Inbound travelers to the United States are returning in droves this summer, a boom prompted by the early June action by the U.S. government to drop the requirement to COVID test before entry.
According to new data released by the World Travel & Tourism Council and its partner ForwardKeys on international flight booking trends, the long-awaited recovery of international traveler spending in the U.S. is finally underway. ForwardKeys’ data shows bookings increased by 93 percent during the past six weeks compared to the same period last year. Despite that, international spending in the U.S. is still lagging other destinations and is not expected to reach pre-pandemic levels until 2025.
“The spike in inbound bookings validates the U.S. government’s decision to ease travel restrictions by scrapping testing for visitors and returning U.S. citizens – something other economies did long ago,” said Julia Simpson, WTTC president and CEO. “The year-over-year improvement is promising, but there is still a way to go for travel to the U.S. At the current rate of recovery, international visitor spending will not reach pre-pandemic levels until 2025.”
The U.S., however, is still lagging other countries in international visitors, a consequence of Covid testing requirement remaining in place long after other major global tourism destinations removed such restrictions. “This finding echoes our previous study showing the U.S. lagging other countries in international visitors, resulting in a slower-than-expected recovery of international tourism revenue,” Simpson said.
WTTC‘s latest annual Economic Impact Report showed 2021 international visitor spending growing only 1.4 percent, reaching $40.3 billion, but falling far short of 2019’s total of $190.9 billion. The report predicts that many countries’ travel and tourism sectors will bounce back to pre-pandemic numbers next year, but the U.S. is not expected to fully recover until 2025.
The top source markets for inbound international travel are Canada, Germany, France, and Brazil.
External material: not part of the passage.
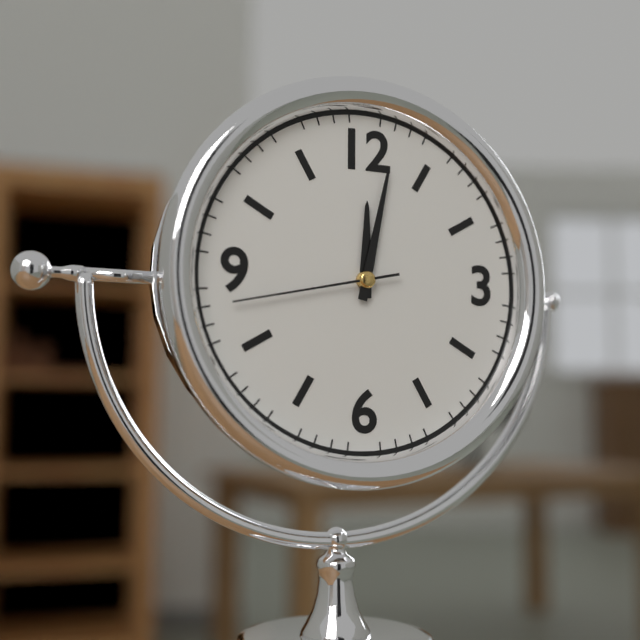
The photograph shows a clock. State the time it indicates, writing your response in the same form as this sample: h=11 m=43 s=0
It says h=12 m=2 s=43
Chile and Japan also recently joined the top origination markets with inbound flight bookings increasing significantly during the past four weeks by 28 percent and 8 percent, respectively, WTTC data shows.
International travelers from the U.S are also driving recovery. International outbound bookings have revived, showing year-over-year growth of 35 percent compared to 2021, the data shows. U.S. outbound flight bookings have reached near pre-pandemic levels, falling just 5 percent short of 2019 bookings.
Uneven Recovery Globally
ForwardKeys data released separately from the WTTC data shows that the overall travel revival is patchy, with some parts of the world doing much better than others and some types of travel, particularly beach holidays, being much more popular than urban city visits and sightseeing.
The Summer Travel Outlook Report, produced for the World Travel Market by ForwardKeys, reveals that in the third quarter of the year, July, August and September, global air travel is set to reach 65 percent of 2019 levels. The research company noted that some types of travel, particularly beach holidays, are much more popular than urban city visits and sightseeing.
The region of the world that is on course to recover most strongly is Africa and the Middle East; its arrivals in Q3 are expected to reach 83 percent of 2019 levels. It is followed by the Americas, where summer arrivals are expected to reach 76 percent, and then by Europe, 71 percent, and Asia Pacific, just 35 percent.
Rising airfares have thus far done little to dampen demand, the research company reported. The average fare from the U.S. to Europe climbed by more than 35 percent betweenJanuary and May with no noticeable slowing in booking rates. The fares were nearly 60 percent above the previous year, ForwardKeys reports.
“With 2022 seeing travel restrictions lifted, connectivity re-established, and consumer confidence regained, demand for international travel is on the rise once more, marking a departure from the domestic travel trend that dominated in recent years,” said Olivier Ponti, VP of insights, ForwardKeys. Ponti also noted that leisure destinations remain top spots for travel. “In Q3 this year, holidaymakers are relatively much keener to leave the pandemic behind with a relaxing break on the beach than they are to consume culture, cities, and sightseeing.”